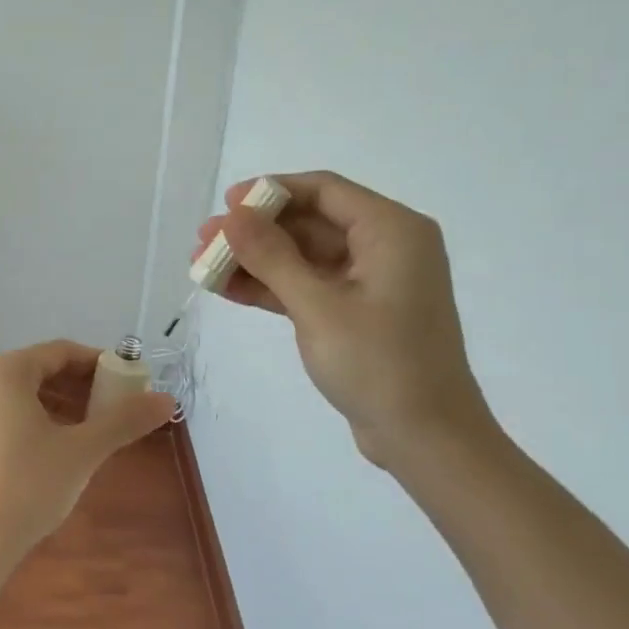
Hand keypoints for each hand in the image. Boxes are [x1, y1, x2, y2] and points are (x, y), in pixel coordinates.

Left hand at [0, 340, 174, 568]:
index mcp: (5, 371)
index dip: (99, 365)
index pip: (61, 352)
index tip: (128, 385)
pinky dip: (31, 422)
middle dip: (79, 387)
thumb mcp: (83, 450)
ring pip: (20, 395)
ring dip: (57, 406)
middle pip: (39, 371)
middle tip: (113, 410)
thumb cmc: (28, 486)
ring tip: (88, 432)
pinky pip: (1, 415)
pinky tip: (51, 451)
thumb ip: (125, 420)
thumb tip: (167, 400)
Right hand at [195, 172, 492, 466]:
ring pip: (303, 257)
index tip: (226, 204)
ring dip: (255, 261)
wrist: (425, 438)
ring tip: (203, 267)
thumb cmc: (379, 364)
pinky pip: (308, 286)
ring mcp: (370, 282)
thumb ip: (272, 257)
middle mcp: (385, 247)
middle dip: (254, 231)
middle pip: (309, 223)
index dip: (271, 191)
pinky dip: (271, 287)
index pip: (324, 191)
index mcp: (392, 231)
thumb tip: (232, 216)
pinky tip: (227, 290)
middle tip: (203, 241)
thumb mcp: (318, 307)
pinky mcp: (356, 313)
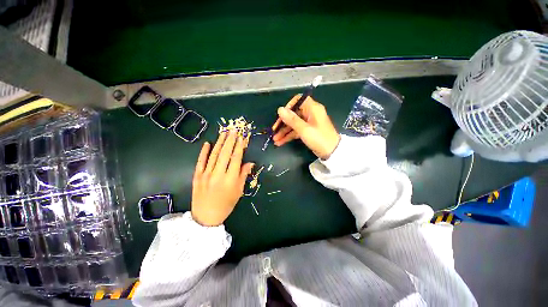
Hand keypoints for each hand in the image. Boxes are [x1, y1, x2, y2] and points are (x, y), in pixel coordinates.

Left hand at [191, 131, 253, 225]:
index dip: (239, 147)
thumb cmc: (226, 205)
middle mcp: (218, 174)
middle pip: (225, 153)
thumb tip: (250, 163)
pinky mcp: (197, 176)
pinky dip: (204, 152)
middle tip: (233, 131)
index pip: (236, 158)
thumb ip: (243, 175)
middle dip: (230, 141)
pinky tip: (207, 143)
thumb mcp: (238, 191)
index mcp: (230, 179)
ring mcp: (206, 174)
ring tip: (224, 133)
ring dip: (219, 143)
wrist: (205, 217)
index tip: (241, 138)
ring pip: (214, 155)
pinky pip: (200, 161)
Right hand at [272, 95, 340, 159]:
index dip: (288, 106)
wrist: (332, 153)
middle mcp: (310, 113)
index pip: (298, 100)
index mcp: (312, 108)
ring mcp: (309, 123)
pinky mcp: (308, 131)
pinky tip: (281, 142)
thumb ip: (291, 119)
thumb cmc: (319, 139)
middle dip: (283, 123)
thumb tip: (280, 109)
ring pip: (294, 124)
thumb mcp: (304, 129)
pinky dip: (289, 135)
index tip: (281, 115)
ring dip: (284, 131)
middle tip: (274, 131)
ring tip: (275, 140)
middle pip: (293, 114)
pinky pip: (296, 130)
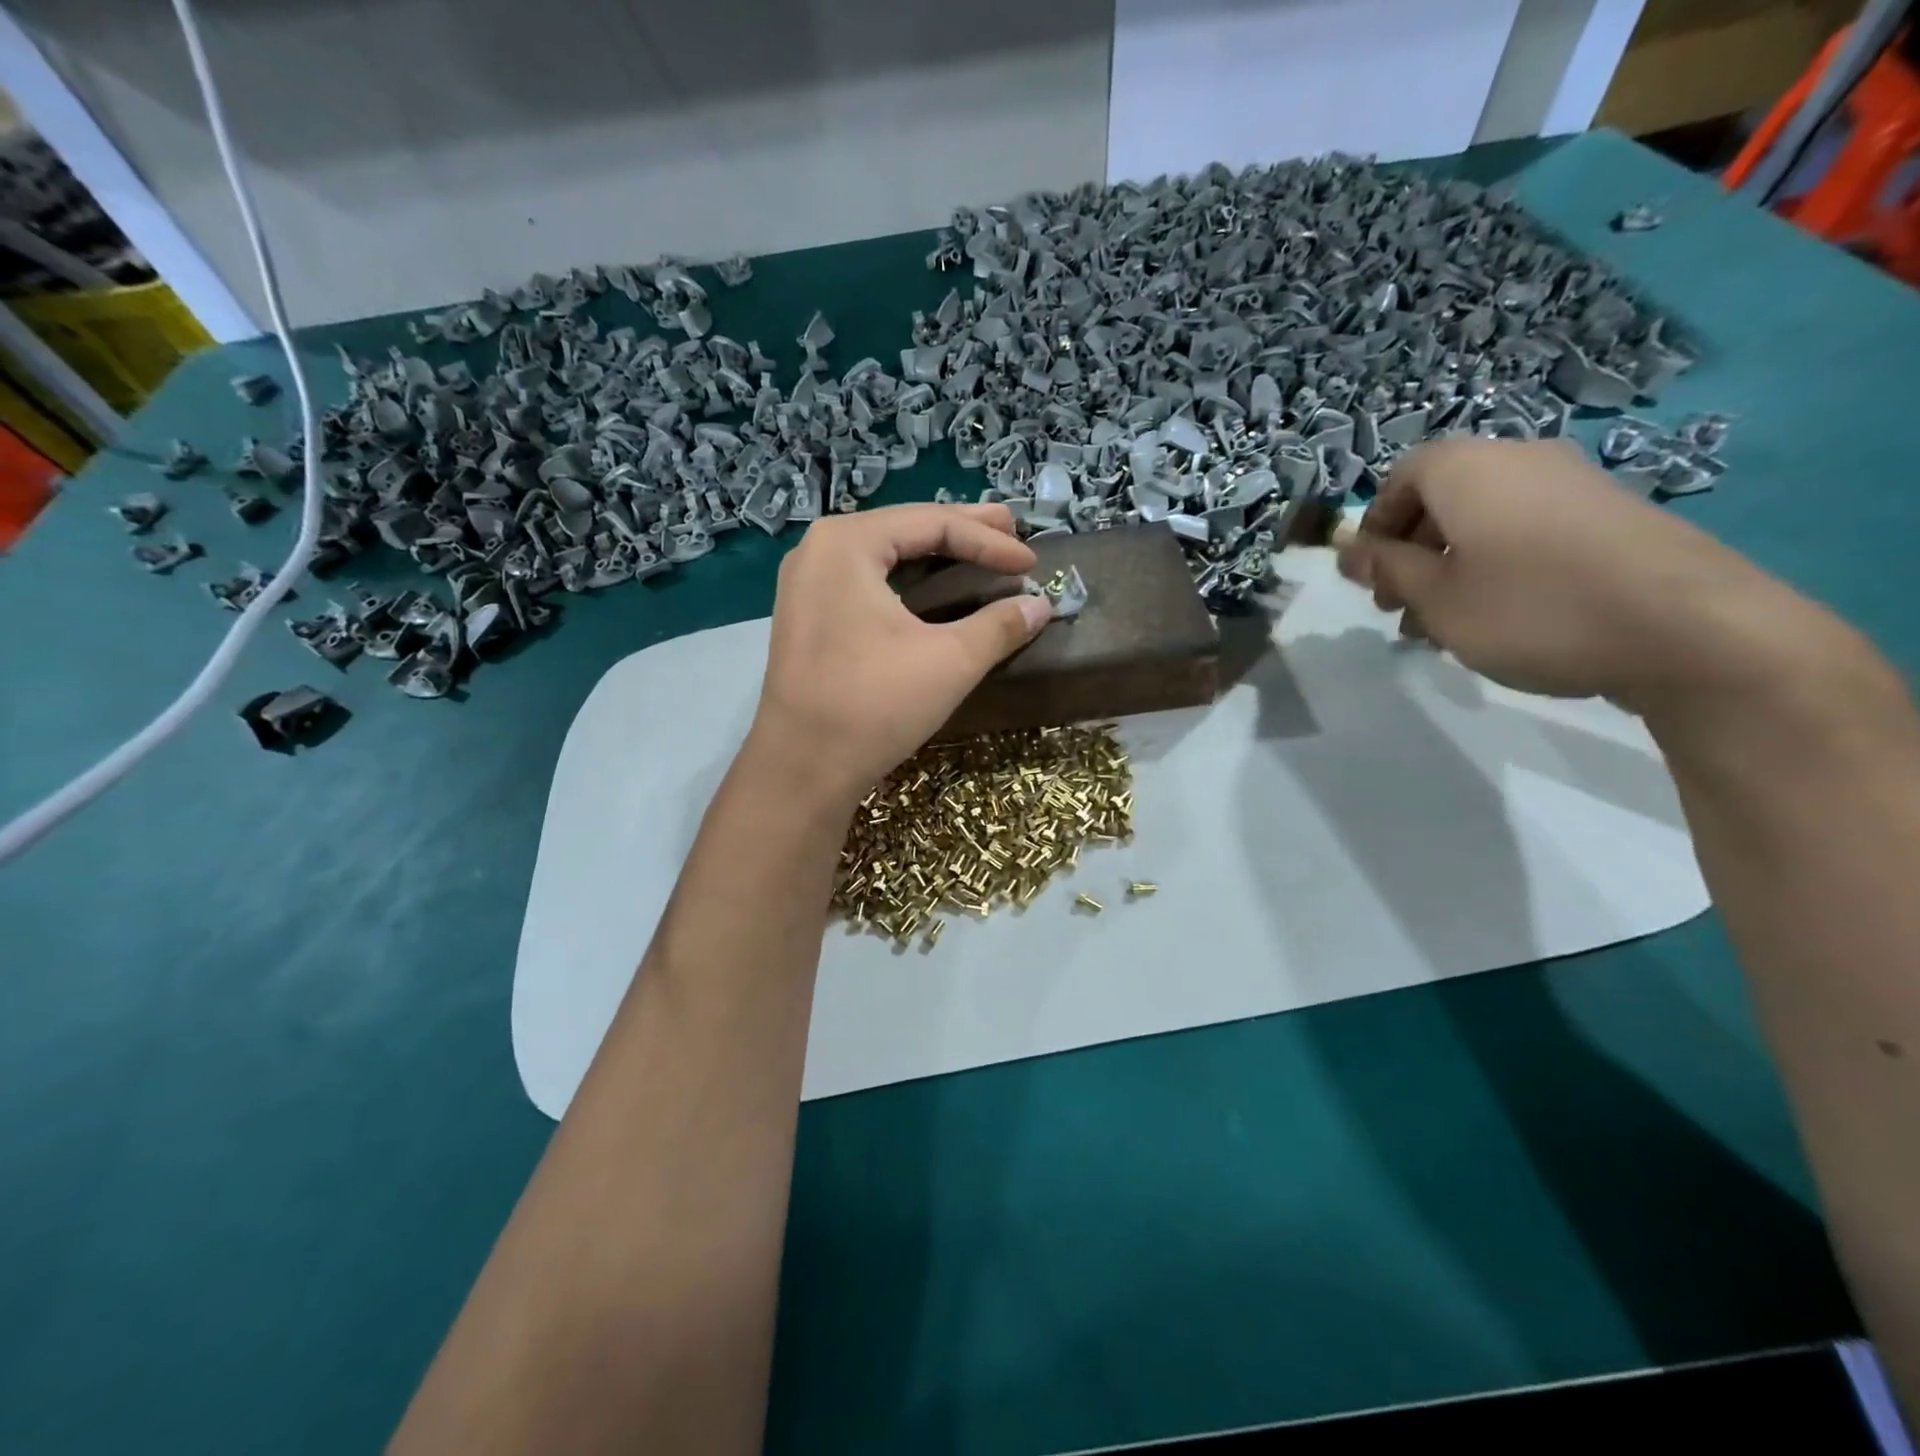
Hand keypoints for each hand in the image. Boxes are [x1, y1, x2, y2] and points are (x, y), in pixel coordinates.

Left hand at [747, 502, 1051, 805]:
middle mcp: (819, 549)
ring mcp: (807, 583)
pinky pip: (867, 581)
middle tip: (1011, 532)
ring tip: (981, 551)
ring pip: (885, 555)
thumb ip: (999, 626)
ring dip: (935, 554)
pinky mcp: (808, 616)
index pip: (932, 523)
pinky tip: (935, 588)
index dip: (989, 541)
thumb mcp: (949, 662)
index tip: (1032, 564)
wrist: (801, 768)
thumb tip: (1041, 606)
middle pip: (905, 529)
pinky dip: (908, 581)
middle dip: (963, 533)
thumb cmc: (874, 705)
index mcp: (848, 543)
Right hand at [1337, 438, 1830, 714]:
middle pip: (1442, 496)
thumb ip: (1386, 569)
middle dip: (1410, 551)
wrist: (1687, 627)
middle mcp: (1519, 459)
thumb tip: (1347, 551)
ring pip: (1484, 518)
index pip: (1399, 477)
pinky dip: (1498, 564)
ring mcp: (1573, 483)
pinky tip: (1503, 615)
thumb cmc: (1530, 607)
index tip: (1370, 577)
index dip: (1374, 526)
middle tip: (1401, 607)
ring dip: (1450, 564)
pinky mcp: (1611, 513)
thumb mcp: (1435, 598)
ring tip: (1447, 624)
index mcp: (1468, 469)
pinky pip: (1528, 528)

● To do: Above are records; repeat only the lines from the line with "ring mcp: (309, 123)" through the line with "thumb ip: (999, 626)", and leave pictures out.

● Solution to this problem:
ring mcp: (309, 123)
pinky mcp: (308, 131)
pinky tip: (281, 142)
thumb ip: (291, 119)
thumb cmc: (319, 139)
middle dip: (283, 123)
thumb tip: (280, 109)
ring pip: (294, 124)
thumb mcp: (304, 129)
pinky dip: (289, 135)
index tip: (281, 115)
ring dip: (284, 131)
middle tip: (274, 131)
ring tip: (275, 140)
middle pip: (293, 114)
pinky pip: (296, 130)
Hand keypoints for each hand in the image. Boxes are [x1, y1, x2, y2] and points are (x, y), in pixel coordinates.

Left hand at [747, 502, 1051, 805]:
middle mcp: (819, 549)
ring mcp: (807, 583)
pinky pip: (867, 581)
middle tip: (1011, 532)
ring tip: (981, 551)
ring pip: (885, 555)
thumb ip: (999, 626)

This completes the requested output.